Solve the equation $2x^2+5y^2+6xy-2x-4y+1=0$

The problem does not say it but I think solutions should be from $\mathbb{R}$. I tried to express the left sum as a sum of squares but that does not work out. Any suggestions?

Answer 1

$$2x^2 + 5y^2 + 6xy -2x -4y+1=0$$

$$(1+1)x^2 + (4+1)y^2 + (4+2)xy - 2x -4y + 1=0$$

$$(x^2 +4y^2 +4xy -2x -4y + 1) + (x^2 +2xy + y^2)=0$$

$$(x+2y-1)^2 + (x+y)^2=0$$

Your idea to write the expression as a sum of squares is good intuition. Now, when can a sum of squares be zero?

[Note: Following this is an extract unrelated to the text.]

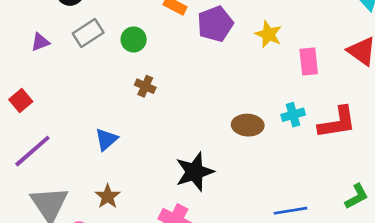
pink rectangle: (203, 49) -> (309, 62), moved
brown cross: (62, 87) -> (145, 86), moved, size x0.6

Exactly when both of the squares are zero.

Thus

$$x+2y-1=0$$

$$x+y=0$$

You should be able to find the solution from here.

Answer 2

You can solve for $x$:

$(2)x^2+(6y-2)x+(5y^2-4y+1)=0\implies$

$x_{1,2}=\frac{-(6y-2)\pm\sqrt{(6y-2)^2-4\cdot2\cdot(5y^2-4y+1)}}{2\cdot2}=\frac{-6y+2\pm\sqrt{-4y^2+8y-4}}{4}=\frac{-6y+2\pm\sqrt{-4(y-1)^2}}{4}=\frac{-6y+2\pm2i(y-1)}{4}$

Then the only real solution is with $y=1$, hence $x=-1$.

Answer 3

You can consider that the equation is quadratic in $y$ and then the solution is given by $$y=\frac{1}{5} \left(2-3 x \pm\sqrt{-(x+1)^2}\right)$$ In the real domain, $x=-1$ (because of the radical) and then $y=1$.